7日行われた日韓首脳会談について、韓国の主な新聞各社は、8日午前の朝刊の1面で、両首脳の写真を掲載するとともに、岸田総理大臣が太平洋戦争中の「徴用」をめぐる問題に関連し「当時、厳しい環境のもとで多数の方々が大変、苦しい、悲しい思いをされたことに心が痛む思いだ」と述べたことを大きく取り上げています。

保守系の東亜日報は社説で「岸田総理大臣は、国内の保守派を意識せざるをえないという限界の中で、個人的見解のレベルではあるが、関係を改善しようという韓国の取り組みに直接、応えようという努力を見せた」と評価しました。

有力紙の中央日報は、これまでより一歩前進した発言だとした上で「一度だけで満足はできないものだ。日韓双方の共通認識を少しずつ増やしていくことが関係改善を加速させる現実的な方法だ」と伝えています。

一方、革新系のハンギョレ新聞は「政府レベルでの反省や謝罪のメッセージは出なかった。韓国が期待していた『誠意ある呼応措置』とは程遠いものだ」と伝えました。

また新聞各社は、東京電力福島第一原子力発電所にたまる処理水を海に放出する計画をめぐり、韓国が専門家による視察団を現地に派遣することで合意したことも大きく取り上げていて、革新系のキョンヒャン(京郷)新聞が「放出計画を追認するような手続きになってはいけない」と伝えるなど、慎重な姿勢で視察に臨むべきだとする指摘が多く上がっています。

ソウル市民からは

日韓首脳会談から一夜明けて、ソウルの市民からは、会談の内容を評価する意見の一方で、否定的な声も聞かれました。

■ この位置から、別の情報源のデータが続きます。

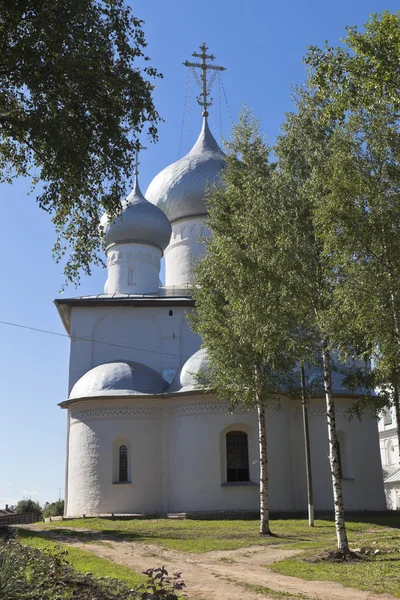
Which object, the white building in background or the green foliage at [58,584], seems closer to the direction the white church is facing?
the white building in background

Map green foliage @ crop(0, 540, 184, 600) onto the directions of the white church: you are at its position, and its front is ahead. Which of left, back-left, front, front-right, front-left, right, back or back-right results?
back

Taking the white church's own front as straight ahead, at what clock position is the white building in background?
The white building in background is roughly at 1 o'clock from the white church.

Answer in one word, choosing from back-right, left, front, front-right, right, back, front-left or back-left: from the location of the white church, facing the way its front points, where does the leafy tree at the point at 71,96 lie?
back

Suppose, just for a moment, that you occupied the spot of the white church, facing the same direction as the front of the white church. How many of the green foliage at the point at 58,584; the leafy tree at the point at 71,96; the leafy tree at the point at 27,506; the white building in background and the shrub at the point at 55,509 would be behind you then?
2

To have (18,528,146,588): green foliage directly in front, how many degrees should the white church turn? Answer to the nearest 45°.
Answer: approximately 180°
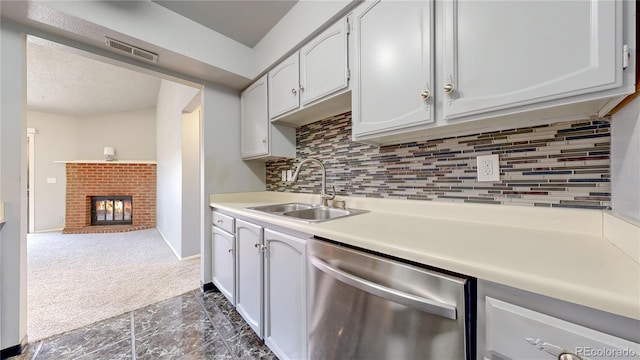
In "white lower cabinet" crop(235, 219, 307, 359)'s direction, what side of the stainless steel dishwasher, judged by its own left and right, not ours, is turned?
right

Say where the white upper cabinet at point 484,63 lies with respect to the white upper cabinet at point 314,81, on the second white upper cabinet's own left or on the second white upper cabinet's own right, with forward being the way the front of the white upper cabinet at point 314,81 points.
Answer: on the second white upper cabinet's own left

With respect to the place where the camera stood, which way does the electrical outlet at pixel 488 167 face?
facing the viewer

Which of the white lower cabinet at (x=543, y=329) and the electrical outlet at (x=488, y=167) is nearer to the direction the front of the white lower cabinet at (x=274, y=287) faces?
the white lower cabinet

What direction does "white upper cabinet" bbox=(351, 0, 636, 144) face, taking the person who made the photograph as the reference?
facing the viewer and to the left of the viewer

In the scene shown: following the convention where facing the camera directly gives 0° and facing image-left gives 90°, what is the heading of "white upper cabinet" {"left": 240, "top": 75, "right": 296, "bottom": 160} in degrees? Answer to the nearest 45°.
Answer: approximately 45°

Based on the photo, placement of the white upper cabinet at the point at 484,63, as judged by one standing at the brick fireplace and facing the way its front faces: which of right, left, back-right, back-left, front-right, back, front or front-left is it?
front

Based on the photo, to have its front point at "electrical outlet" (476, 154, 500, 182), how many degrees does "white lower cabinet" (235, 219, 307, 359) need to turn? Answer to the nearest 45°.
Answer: approximately 90° to its left

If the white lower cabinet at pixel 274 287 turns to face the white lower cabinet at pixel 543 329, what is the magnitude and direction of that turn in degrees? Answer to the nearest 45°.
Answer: approximately 90° to its left

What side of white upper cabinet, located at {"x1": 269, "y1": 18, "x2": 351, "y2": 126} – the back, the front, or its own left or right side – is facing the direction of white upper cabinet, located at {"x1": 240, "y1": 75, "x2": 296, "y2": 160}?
right

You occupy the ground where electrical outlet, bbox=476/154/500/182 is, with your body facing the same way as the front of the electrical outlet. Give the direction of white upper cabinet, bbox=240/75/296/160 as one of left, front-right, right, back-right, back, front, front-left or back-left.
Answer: right
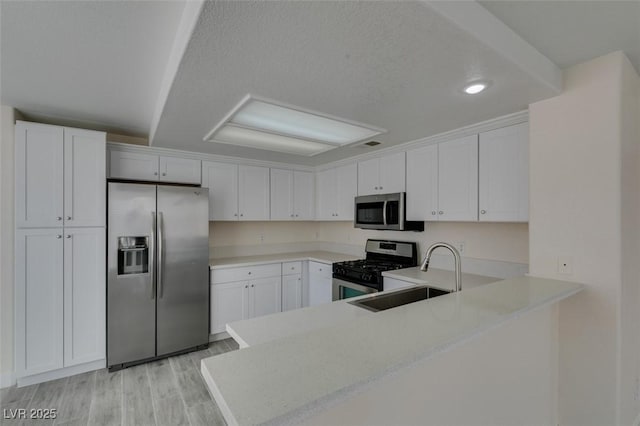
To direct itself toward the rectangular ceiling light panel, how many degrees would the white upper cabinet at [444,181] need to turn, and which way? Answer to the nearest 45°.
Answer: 0° — it already faces it

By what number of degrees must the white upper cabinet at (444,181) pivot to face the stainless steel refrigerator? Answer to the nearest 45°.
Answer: approximately 45° to its right

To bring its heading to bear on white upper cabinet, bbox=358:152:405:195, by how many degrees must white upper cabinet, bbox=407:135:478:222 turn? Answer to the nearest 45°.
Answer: approximately 90° to its right

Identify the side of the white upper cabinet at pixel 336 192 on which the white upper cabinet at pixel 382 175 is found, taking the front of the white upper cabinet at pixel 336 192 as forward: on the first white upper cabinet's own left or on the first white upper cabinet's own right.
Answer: on the first white upper cabinet's own left

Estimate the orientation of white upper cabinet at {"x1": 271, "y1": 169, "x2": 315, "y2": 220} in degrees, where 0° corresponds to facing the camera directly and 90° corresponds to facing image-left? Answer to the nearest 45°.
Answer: approximately 315°

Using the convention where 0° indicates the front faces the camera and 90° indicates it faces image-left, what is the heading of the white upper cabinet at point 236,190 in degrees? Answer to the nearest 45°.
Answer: approximately 315°

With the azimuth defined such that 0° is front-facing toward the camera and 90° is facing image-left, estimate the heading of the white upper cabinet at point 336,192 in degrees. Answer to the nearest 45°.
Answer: approximately 45°

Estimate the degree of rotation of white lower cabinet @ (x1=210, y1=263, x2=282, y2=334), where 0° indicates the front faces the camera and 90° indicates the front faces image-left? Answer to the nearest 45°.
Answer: approximately 315°

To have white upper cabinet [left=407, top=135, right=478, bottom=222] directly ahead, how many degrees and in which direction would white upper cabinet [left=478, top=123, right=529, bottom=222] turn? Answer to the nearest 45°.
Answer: approximately 45° to its right
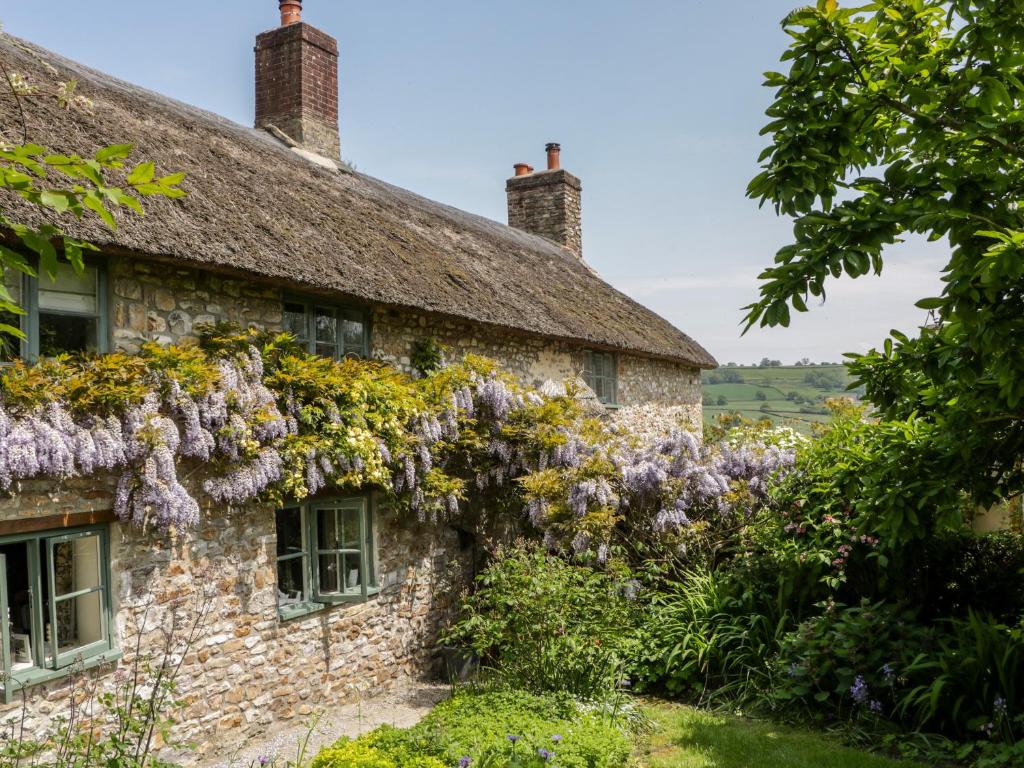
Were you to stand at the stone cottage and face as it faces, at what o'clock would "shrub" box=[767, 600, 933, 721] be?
The shrub is roughly at 11 o'clock from the stone cottage.

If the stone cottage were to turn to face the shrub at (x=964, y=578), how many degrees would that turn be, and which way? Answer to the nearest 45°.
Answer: approximately 45° to its left

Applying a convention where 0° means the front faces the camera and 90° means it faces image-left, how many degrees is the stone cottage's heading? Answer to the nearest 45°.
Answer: approximately 315°

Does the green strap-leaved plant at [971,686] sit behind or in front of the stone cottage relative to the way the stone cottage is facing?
in front

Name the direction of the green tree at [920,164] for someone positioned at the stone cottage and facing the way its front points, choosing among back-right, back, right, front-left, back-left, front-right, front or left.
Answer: front

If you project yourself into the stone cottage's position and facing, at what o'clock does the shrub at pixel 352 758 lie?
The shrub is roughly at 1 o'clock from the stone cottage.
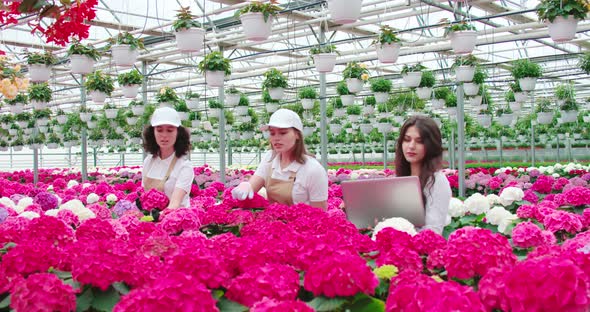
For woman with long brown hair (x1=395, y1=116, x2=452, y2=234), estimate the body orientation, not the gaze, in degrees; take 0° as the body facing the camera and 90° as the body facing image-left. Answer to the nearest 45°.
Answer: approximately 45°

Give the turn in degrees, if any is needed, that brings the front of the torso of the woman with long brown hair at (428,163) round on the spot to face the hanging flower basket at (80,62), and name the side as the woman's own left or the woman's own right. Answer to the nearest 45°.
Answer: approximately 90° to the woman's own right

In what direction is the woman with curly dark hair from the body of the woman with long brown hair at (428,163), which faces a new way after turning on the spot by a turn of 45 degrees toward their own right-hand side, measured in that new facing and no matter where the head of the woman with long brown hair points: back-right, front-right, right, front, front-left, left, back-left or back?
front

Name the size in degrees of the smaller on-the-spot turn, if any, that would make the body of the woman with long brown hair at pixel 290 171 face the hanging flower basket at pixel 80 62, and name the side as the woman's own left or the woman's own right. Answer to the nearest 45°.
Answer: approximately 90° to the woman's own right

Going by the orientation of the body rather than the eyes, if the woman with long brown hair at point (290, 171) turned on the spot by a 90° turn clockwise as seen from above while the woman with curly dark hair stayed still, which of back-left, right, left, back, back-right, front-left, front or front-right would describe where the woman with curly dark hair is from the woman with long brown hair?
front-left

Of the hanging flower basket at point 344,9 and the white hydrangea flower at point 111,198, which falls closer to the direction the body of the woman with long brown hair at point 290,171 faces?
the white hydrangea flower

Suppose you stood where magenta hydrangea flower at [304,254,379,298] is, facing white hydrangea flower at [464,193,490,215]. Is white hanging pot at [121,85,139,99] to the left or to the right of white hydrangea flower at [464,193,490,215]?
left

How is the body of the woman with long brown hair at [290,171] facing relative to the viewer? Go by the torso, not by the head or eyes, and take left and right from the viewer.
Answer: facing the viewer and to the left of the viewer

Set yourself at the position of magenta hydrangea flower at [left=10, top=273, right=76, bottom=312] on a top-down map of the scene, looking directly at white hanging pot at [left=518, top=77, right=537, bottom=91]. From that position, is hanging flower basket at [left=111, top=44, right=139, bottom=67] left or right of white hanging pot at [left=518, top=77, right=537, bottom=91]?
left

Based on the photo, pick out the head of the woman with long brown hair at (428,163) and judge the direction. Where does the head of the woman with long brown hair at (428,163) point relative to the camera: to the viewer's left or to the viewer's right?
to the viewer's left

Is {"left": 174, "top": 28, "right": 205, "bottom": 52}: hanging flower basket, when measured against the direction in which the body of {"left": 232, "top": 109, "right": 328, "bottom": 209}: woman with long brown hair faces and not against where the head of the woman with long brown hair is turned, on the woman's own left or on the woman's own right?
on the woman's own right

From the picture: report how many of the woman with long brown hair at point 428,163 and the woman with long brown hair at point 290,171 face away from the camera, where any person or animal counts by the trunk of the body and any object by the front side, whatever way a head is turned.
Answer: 0
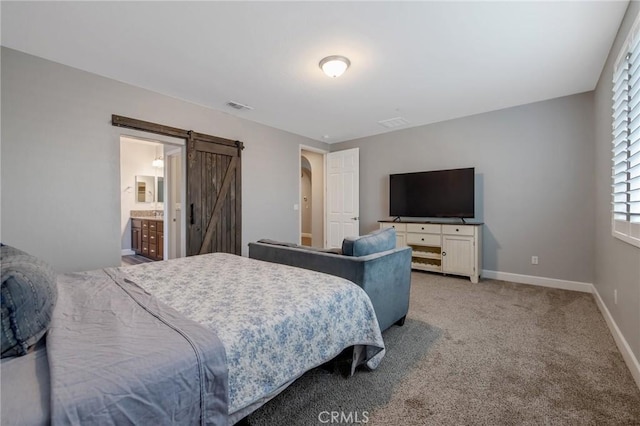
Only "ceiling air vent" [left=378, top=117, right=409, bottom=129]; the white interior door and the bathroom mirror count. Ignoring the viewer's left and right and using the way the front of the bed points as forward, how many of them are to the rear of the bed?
0

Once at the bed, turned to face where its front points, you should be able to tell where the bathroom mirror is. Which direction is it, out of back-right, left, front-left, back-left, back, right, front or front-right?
front-left

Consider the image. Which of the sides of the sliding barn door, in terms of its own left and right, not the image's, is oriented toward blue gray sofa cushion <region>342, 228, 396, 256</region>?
front

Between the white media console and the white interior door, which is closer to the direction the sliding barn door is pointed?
the white media console

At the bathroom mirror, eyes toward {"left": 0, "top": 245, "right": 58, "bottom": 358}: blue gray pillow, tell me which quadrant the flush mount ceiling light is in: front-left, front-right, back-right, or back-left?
front-left

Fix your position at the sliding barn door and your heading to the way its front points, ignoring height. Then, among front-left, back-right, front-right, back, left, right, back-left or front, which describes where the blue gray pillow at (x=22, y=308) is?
front-right

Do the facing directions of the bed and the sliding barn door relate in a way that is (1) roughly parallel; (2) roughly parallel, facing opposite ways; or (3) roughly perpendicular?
roughly perpendicular

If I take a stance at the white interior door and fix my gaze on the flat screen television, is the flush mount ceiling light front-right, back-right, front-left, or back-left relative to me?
front-right

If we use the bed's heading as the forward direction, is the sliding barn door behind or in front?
in front

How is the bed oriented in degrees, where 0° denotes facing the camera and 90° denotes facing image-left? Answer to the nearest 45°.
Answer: approximately 225°

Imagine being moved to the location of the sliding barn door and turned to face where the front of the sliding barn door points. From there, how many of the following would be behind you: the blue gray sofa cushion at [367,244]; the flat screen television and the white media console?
0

▼30代の男性は「両国関係はこれまでかなり硬直していたが、会談を受けて肯定的に変化する方向に道を開いたと思う。糸口をつかめたと思うので、今後もいい方向に向かっていってほしい」と話していました。

▼20代の女性は「否定的な側面よりも、とにかく近い国なので、国どうしの交流のためには必要な会談だったと思う」と話していました。

▼60代の男性は「過去は忘れるべきだ。100年前のことを取り上げて韓日関係を悪い方向に引っ張っていくのは、韓国にとっていいことではない」と話していました。

▼一方、40代の男性は「両国が友好的な関係になるのはいいことだ。ただ、何よりもまずは過去の歴史に対する真の反省が必要で、まだそれが見えないようでちょっと残念だ」と話していました。

また、東京電力福島第一原子力発電所にたまる処理水を海に放出する計画をめぐり、韓国が専門家による視察団を、現地に派遣することで合意したことについては「すべての国民が共感し理解できる、透明、公正で科学的な検証が必要だ」と話していました。

▼50代の女性は「経済協力も重要なことだが、過去のことを置き去りにするのはひきょうなことで、謝罪しないとだめだ。日本にはがっかりだ」と話していました。